"No experiment can be more interesting than that we are now trying, and which we trust will end in establishing the fact, that man may be governed by reason and truth. Our first object should therefore be, to leave open to him all the avenues to truth. The most effectual hitherto found, is the freedom of the press. It is, therefore, the first shut up by those who fear the investigation of their actions." --Thomas Jefferson to John Tyler, 1804.

The Macpherson appointment

Greg Macpherson

Greg Macpherson

The appointment of state Representative (and former attorney general candidate) Greg Macpherson to the Oregon Land Conservation and Development Commission has drawn enough fire to be slowed down, if not necessarily nixed. But it could say something about what that commission should be like in the months to come.

The opposition is not qualitative in terms of qualification for the job – Macpherson, who has a legislator and elsewhere has been immersed specifically in land policy for years – is well past that threshold, likely playing into the appointment by Governor Ted Kulongoski.

Oregonians in Action, which has spearheaded the opposition, takes issue instead with Macpherson’s specific stands (this from a press release appearing on Oregon Catalyst):

As many of you know, Mr. Macpherson is the state legislator from Lake Oswego who led the charge to draft Measure 49, run it through the legislature on a straight party line vote, and craft an exceedingly deceptive ballot title for the Measure without any public input.

As a reward, Governor Kulongoski has nominated Macpherson for a vacant spot on LCDC. If Macpherson becomes an LCDC commissioner, he will have no sympathy for Measure 49 claimants, rural Oregon property owners, or anyone who wants to make reasonable changes to our broken statewide land use planning system.

During his legislative career, Macpherson has opposed the most reasonable changes to Oregon’s land use laws. The last thing that LCDC needs is another hyper-partisan Portland area legislator who cares nothing about fixing a broken set of laws that are nearly four decades old.

Macpherson’s central role on Measure 49 is a matter of record; the rest is interpretative, and if you’re a fan of Measure 37 (the more ragged measure that 49 replaced), as OIA is, then you’re not going to be a Macpherson fan.

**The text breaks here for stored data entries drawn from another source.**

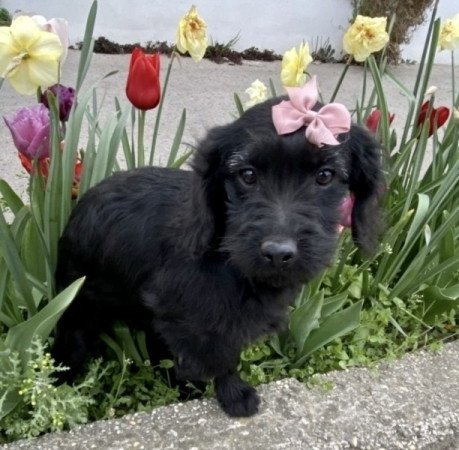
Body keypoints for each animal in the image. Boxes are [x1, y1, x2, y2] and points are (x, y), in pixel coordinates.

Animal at [53, 92, 384, 418]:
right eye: (247, 175)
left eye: (325, 176)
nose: (278, 253)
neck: (227, 256)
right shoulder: (192, 319)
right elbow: (219, 355)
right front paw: (232, 394)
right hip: (79, 302)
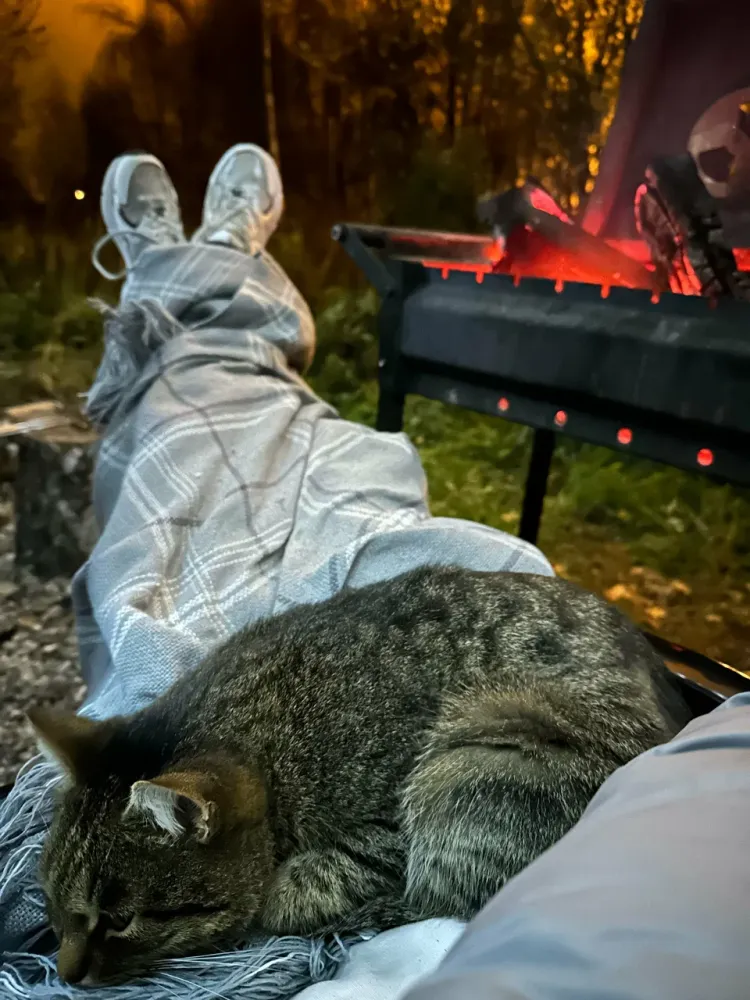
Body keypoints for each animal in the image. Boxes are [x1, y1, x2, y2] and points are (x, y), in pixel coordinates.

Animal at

OIA said yesterday that a proposed Senate vote to confirm Macpherson has been put off, owing to calls generated by the group, but also noted that a vote still could come later this year (or presumably in January). There may be an opportunity in this for more discussion about Oregon land law, which the state could well use. Macpherson might even welcome it; he was, after all, on the big majority side in the vote on Measure 49.

UPDATE Turns out that Oregonians in Action had less to do with the timing of the Macpherson appointment than they claimed. We got some some background on it from a correspondent yesterday, and now this has shown up on the Oregonian‘s opinion blog, from Doug Bates:

“When the Senate Rules Committee met last week for a confirmation hearing on Macpherson’s appointment by Gov. Ted Kulongoski, the panel’s vice chairman, Sen. Ted Ferrioli, R-John Day, raised a legal technicality. He asked whether a sitting member of the Legislature could be lawfully confirmed for such an appointment. Legal counsel didn’t have a ready reply, although Kulongoski has made several such appointments in the past without challenge. Macpherson told the committee he’d prefer holding up his confirmation hearing until the legal question can be addressed. There’s still plenty of time for that to happen between now and January, when Macpherson’s term in the Senate is over.”